Alerting, Logging and Monitoring Access Governance Suite

  • 7011014
  • 07-Mar-2011
  • 19-Oct-2012

Resolution

Many clients want to know how they can setup alerting and monitoring for Access Governance Suite within their environment. You may also wish to know if NetIQ provides an interface with certain types of log monitoring systems, or provides any standard error messages or other guidance for System Administrators. Until the System Administrator's Guide is available, this content is offered for alerting, logging and monitoring advice.

First, it is important to understand that Access Governance Suite uses a standard java logging method to produce log output. That method is configured and described in the log4j.properties files that should be deployed within your instance at the time of deployment of Access Governance Suite. An example of the log4j.properties file can be found in the NetIQ Support Guide here on œOnline for your review, and should be handy for every System Adminsitrator who will be supporting an instance of Access Governance Suite.

There are some standard levels of logging in place in the standard log4j.properties file that are preset. These are normal logging levels, and are expected not to be modified until advised to do by support, or during periods of development on a development server, where a greater level of detail can help determine the root cause of a development error much faster.

In a production environment, too much logging could be problematic, especially if storage is a premium or if the system might accidentally overload the temp space of the file-system. Production logging should only be modified in conjunction with support advice, and only to the level specified and returned to normal levels when not required for debugging efforts. Remember that changes to the logging levels do require a web application server restart in order to take effect.

When tweaking the log4j.properties file, it is important to remember that there are several possible levels of logging:

1) DEBUG - The DEBUG Level designates fine-grained informational events that are most useful to debug an application
2) INFO - The INFO level designates informational messages that highlight the progress of the application at coarse-grained level.
3) WARN - The WARN level designates potentially harmful situations.
4) ERROR - The ERROR level designates error events that might still allow the application to continue running.
5) FATAL - The FATAL level designates very severe error events that will presumably lead the application to abort.

You should review the NetIQ pre-configured levels that are commented out in the log4j.properties file and note that they are normally commented out as they are turned on or off depending upon if they are required to debug a problem that may be occurring in production, and at what stage that problem is occurring.

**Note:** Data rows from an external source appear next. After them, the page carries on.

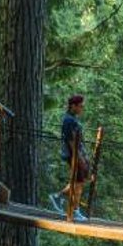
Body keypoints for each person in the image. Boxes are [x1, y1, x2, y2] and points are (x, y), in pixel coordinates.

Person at [49, 93, 89, 221]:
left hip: (77, 155)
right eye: (81, 106)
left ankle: (61, 199)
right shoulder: (69, 121)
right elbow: (71, 141)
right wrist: (79, 158)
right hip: (73, 155)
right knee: (77, 182)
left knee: (79, 182)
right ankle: (72, 209)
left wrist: (84, 156)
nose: (82, 109)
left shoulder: (72, 119)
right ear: (73, 106)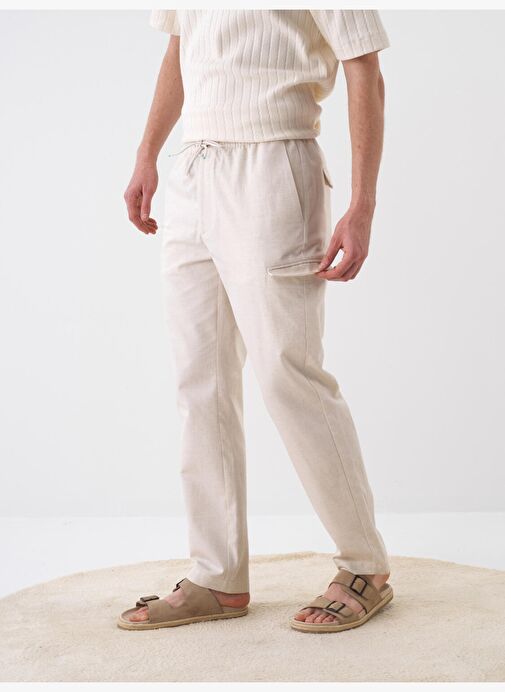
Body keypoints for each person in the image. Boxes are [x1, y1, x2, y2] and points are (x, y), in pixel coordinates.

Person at [118, 9, 393, 634]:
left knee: (286, 374)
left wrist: (362, 204)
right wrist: (147, 154)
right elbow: (180, 47)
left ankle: (366, 567)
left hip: (275, 165)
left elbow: (365, 67)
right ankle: (217, 575)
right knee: (200, 381)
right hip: (193, 170)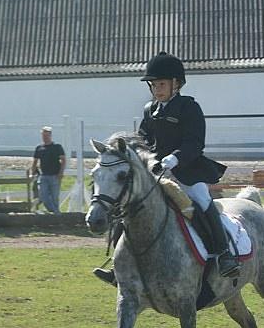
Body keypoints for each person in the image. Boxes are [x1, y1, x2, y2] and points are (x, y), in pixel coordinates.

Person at [93, 52, 239, 286]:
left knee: (203, 201)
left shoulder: (189, 107)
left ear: (176, 84)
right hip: (157, 173)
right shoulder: (149, 110)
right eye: (154, 84)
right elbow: (141, 141)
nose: (157, 89)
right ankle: (117, 266)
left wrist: (176, 158)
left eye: (162, 84)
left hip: (187, 171)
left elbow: (195, 142)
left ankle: (224, 255)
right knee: (129, 208)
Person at [31, 126, 66, 213]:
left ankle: (55, 216)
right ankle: (56, 213)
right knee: (43, 196)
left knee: (54, 197)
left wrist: (61, 173)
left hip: (55, 175)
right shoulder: (39, 148)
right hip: (43, 175)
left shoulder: (57, 147)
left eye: (46, 135)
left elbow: (63, 160)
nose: (44, 138)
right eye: (43, 136)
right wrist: (32, 173)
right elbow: (35, 162)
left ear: (50, 135)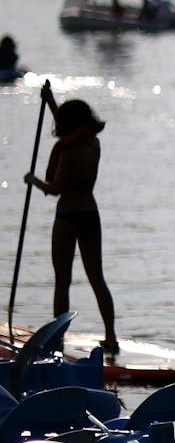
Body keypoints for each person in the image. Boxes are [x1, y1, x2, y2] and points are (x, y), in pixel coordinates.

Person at [22, 85, 118, 352]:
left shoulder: (67, 151)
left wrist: (33, 181)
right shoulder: (93, 144)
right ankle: (111, 336)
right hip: (90, 213)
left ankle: (57, 339)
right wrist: (51, 102)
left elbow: (56, 189)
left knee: (62, 281)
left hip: (67, 216)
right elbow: (69, 130)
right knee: (97, 278)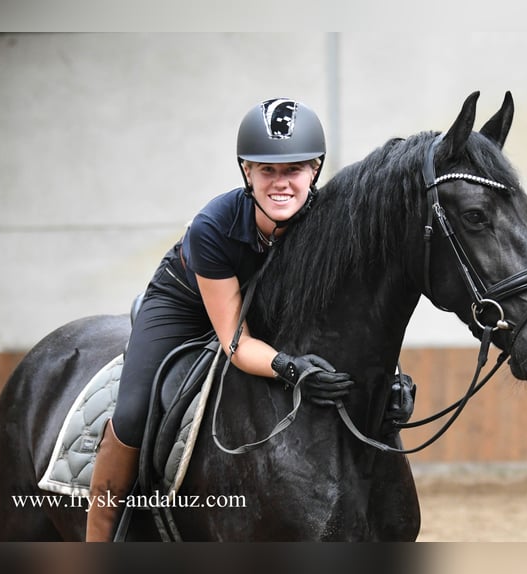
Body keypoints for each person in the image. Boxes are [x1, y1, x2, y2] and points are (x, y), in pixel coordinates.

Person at [85, 98, 410, 542]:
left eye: (293, 170)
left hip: (268, 304)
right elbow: (236, 342)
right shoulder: (213, 227)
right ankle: (100, 538)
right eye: (267, 171)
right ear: (246, 172)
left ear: (315, 169)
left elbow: (355, 318)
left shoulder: (331, 221)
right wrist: (291, 368)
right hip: (187, 304)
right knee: (134, 411)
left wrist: (391, 377)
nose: (281, 184)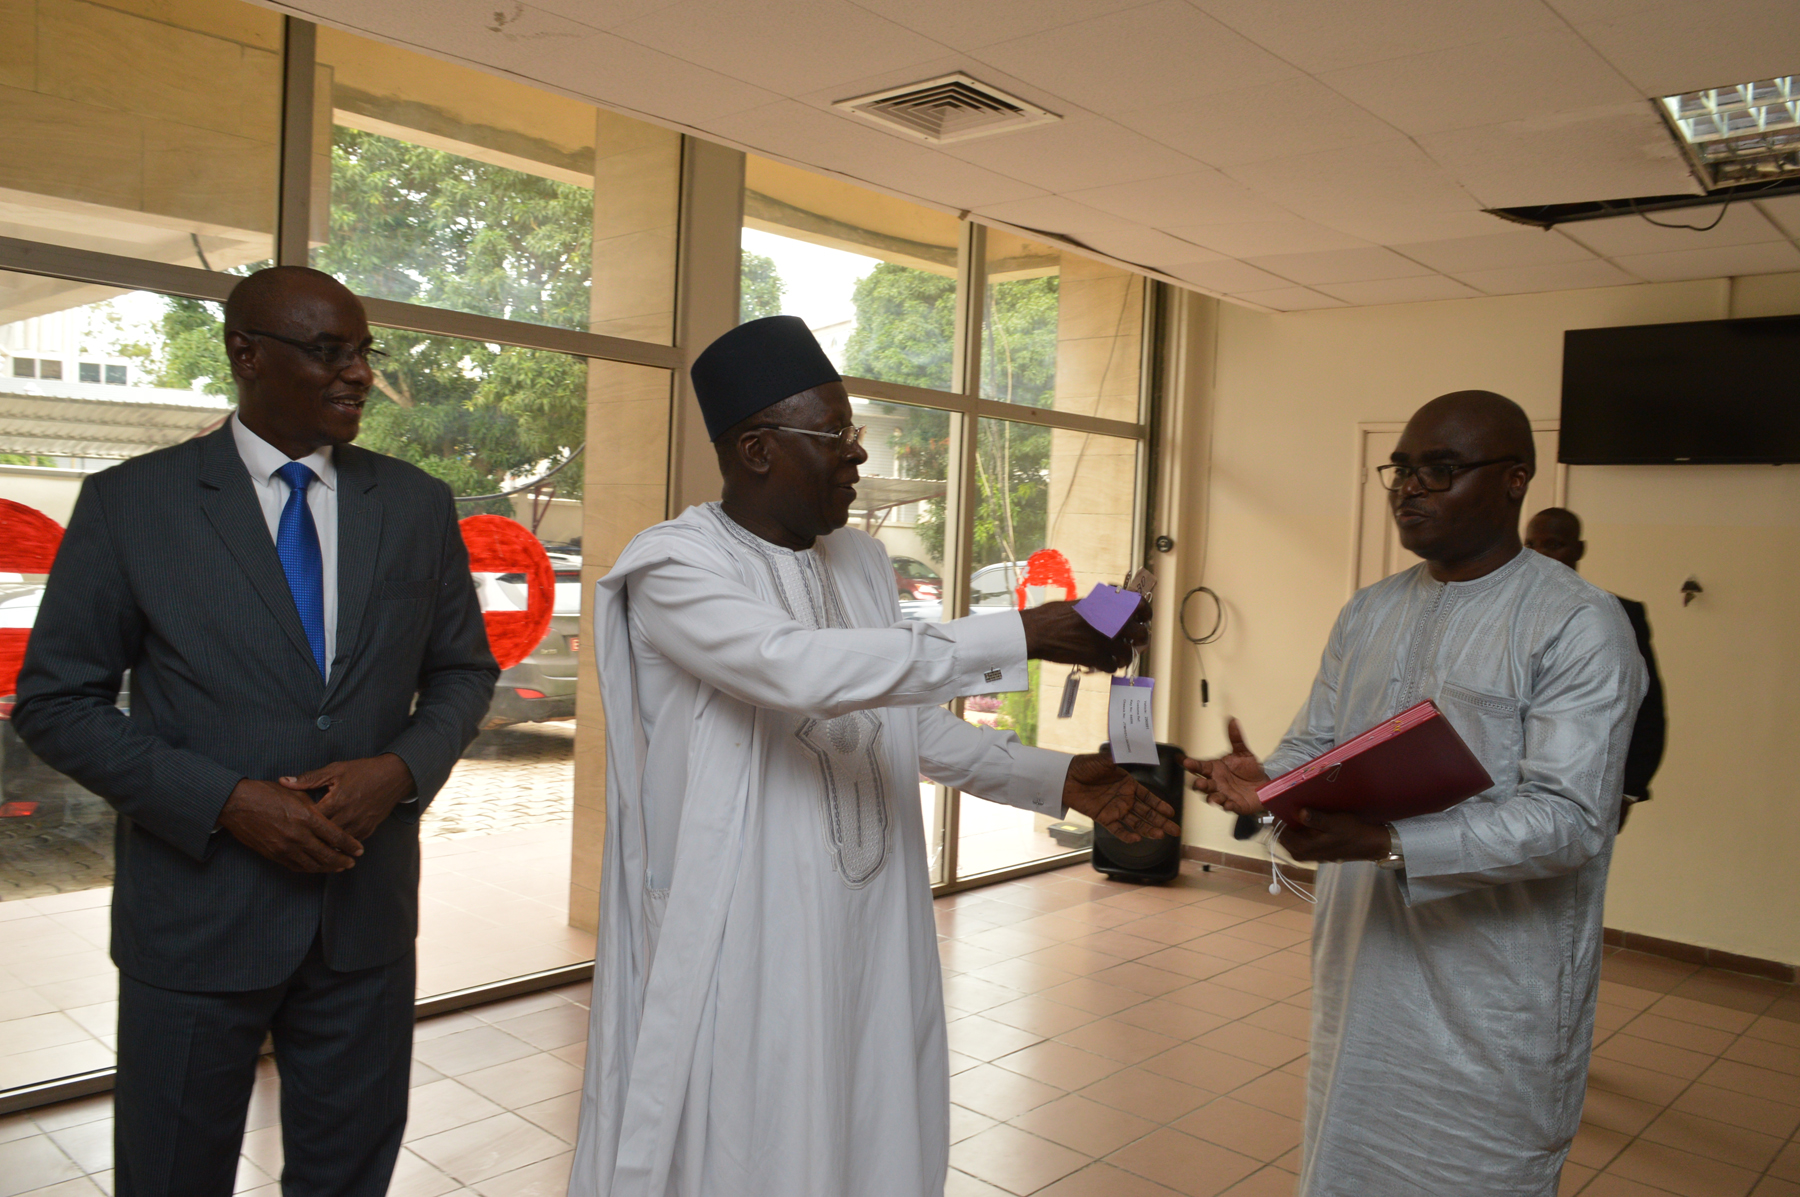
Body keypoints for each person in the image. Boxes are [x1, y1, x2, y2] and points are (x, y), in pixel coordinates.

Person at [569, 316, 1179, 1197]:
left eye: (853, 431)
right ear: (757, 449)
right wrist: (1025, 631)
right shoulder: (676, 566)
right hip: (750, 929)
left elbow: (908, 725)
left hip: (871, 920)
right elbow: (794, 668)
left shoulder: (858, 560)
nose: (857, 453)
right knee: (753, 1141)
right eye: (835, 435)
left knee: (867, 1121)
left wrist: (1056, 777)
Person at [13, 266, 498, 1197]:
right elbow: (56, 701)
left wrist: (399, 769)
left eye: (364, 352)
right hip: (196, 924)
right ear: (246, 354)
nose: (359, 373)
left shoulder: (415, 503)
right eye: (328, 352)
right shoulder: (131, 503)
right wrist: (225, 801)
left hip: (362, 924)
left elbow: (464, 672)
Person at [1186, 391, 1644, 1197]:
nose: (1409, 488)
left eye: (1440, 469)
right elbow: (1318, 742)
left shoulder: (1577, 623)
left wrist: (1387, 841)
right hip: (1365, 967)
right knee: (1349, 1164)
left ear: (1514, 479)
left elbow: (1571, 820)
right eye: (1400, 469)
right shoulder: (1371, 610)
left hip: (1490, 991)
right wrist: (1273, 783)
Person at [1525, 506, 1666, 828]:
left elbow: (1647, 710)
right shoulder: (1506, 614)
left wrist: (1627, 792)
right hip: (1508, 789)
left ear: (1578, 550)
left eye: (1553, 545)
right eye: (1530, 545)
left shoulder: (1617, 614)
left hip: (1585, 789)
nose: (1539, 556)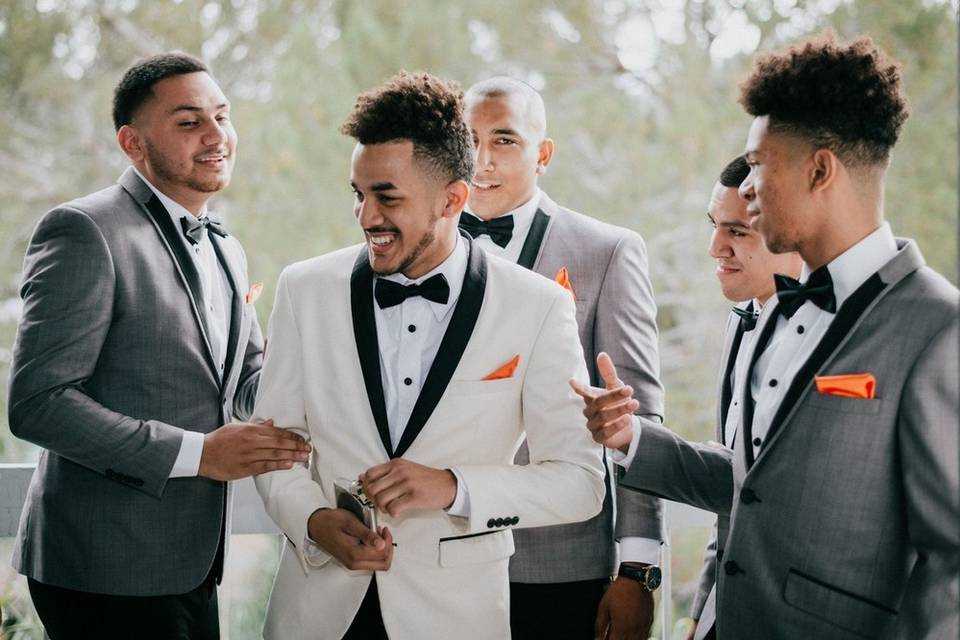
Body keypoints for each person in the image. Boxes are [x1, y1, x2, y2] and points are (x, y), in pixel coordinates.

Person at [576, 35, 958, 639]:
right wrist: (631, 439)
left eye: (758, 163)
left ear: (820, 169)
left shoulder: (939, 329)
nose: (747, 188)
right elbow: (747, 485)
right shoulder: (768, 314)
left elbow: (952, 569)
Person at [252, 71, 605, 640]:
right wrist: (313, 520)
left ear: (453, 198)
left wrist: (454, 486)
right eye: (359, 195)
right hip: (317, 612)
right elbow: (275, 445)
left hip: (455, 617)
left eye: (387, 197)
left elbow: (580, 482)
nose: (367, 217)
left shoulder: (537, 307)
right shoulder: (303, 289)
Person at [8, 52, 311, 639]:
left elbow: (246, 380)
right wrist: (201, 454)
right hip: (104, 568)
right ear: (132, 142)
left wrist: (317, 355)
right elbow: (38, 403)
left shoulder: (226, 244)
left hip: (194, 561)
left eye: (222, 116)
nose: (216, 136)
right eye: (189, 121)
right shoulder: (83, 230)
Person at [461, 76, 665, 640]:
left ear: (543, 154)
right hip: (437, 561)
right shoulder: (420, 248)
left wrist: (638, 570)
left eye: (503, 140)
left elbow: (638, 417)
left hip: (559, 565)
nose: (481, 160)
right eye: (467, 138)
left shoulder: (606, 251)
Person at [687, 155, 801, 640]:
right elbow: (734, 497)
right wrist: (701, 613)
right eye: (715, 226)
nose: (715, 247)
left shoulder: (841, 338)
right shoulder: (742, 318)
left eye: (737, 232)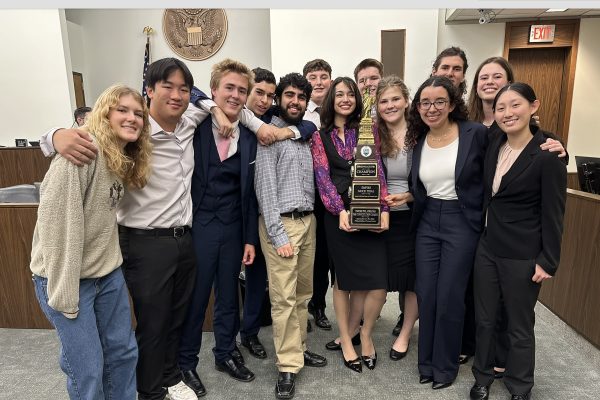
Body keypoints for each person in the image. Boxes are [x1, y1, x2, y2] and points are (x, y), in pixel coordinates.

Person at [30, 84, 152, 399]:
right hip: (66, 277)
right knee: (88, 370)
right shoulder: (81, 153)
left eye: (138, 113)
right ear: (104, 114)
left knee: (123, 355)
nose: (132, 118)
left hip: (106, 275)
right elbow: (56, 227)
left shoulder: (118, 156)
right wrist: (65, 294)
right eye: (122, 110)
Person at [469, 83, 567, 400]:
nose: (508, 113)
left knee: (519, 323)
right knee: (485, 319)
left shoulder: (547, 155)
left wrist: (548, 260)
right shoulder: (495, 141)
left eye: (516, 105)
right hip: (488, 247)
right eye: (501, 107)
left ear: (533, 106)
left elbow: (554, 212)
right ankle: (482, 376)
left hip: (523, 253)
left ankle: (521, 385)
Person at [177, 59, 260, 392]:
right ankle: (185, 362)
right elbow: (188, 91)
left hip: (234, 226)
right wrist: (212, 109)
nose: (236, 95)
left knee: (228, 297)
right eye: (229, 87)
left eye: (242, 90)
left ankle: (225, 352)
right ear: (214, 90)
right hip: (199, 225)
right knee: (196, 298)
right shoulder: (194, 123)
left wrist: (250, 239)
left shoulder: (250, 133)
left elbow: (251, 193)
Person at [407, 75, 488, 389]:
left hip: (461, 220)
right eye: (425, 102)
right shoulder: (419, 139)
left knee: (450, 295)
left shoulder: (474, 133)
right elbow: (426, 185)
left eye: (439, 101)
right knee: (426, 293)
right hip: (428, 222)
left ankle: (445, 367)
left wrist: (550, 142)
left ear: (453, 104)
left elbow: (510, 148)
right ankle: (426, 363)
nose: (432, 108)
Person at [255, 72, 327, 400]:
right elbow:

Most problems within Access Governance Suite occur as a result of data not conforming to the defined standards agreed upon for the application. In other words, the application uses rule-sets to take data in and then build an identity, and it expects that data to arrive in a certain format. What usually causes issues is the discovery of unclean data, such as null values that someone failed to expect and add checks for in a rule-set, or a logical error in a plan that was unforeseen and only discovered when executed.

Data can come in as "bad" when a new set of data is merged into the application that "should" be the same as the old, but is not. All of these things can lead to the most commonly seen error in the GUI - a "Null Pointer Exception" - which means usually that somewhere in the application a value was passed that was a null value that was expected to actually have a value and there was not a "check for null" built into the operation that was parsing the data.

This is not the only error of course, but it is the most common error reported, a Null Pointer Exception (NPE). Tracking down the actual cause of the Null Pointer may require some tweaking of the log4j.properties file depending upon the operation underway when the NPE occurred. Note that an NPE can occur during an Identity Refresh as well, or during a work flow or other activity - anywhere we are parsing and evaluating data and expect to see a value but find a null value instead.

Support can and will advise you of what to modify within log4j.properties and to what level. They may advise you to add parameters if the proper parameter is not present, and they may request a reset and retest of the operation that went awry to capture the data to pinpoint the errors that occurred.

One thing that you can do to be proactive however, is to export your logs to a system monitoring tool of your choice and review the logs for those FATAL and ERROR messages that do occur in the logs. Noting the time of the logs, if you then gather the logs as well, you can send them into support for review to determine if further work is necessary to resolve any potential issues that may be ongoing in your system.

These messages will often provide you with environmental clues within your network as well, such a JDBC connection failures (network or database issues), authentication failures (perhaps a password reset on a connection?_ and other issues that can be resolved internally.

If you do see such FATAL and ERROR messages though, you may wish to gather those and contact NetIQ Support for assistance when they are in regard to the Access Governance Suite application itself.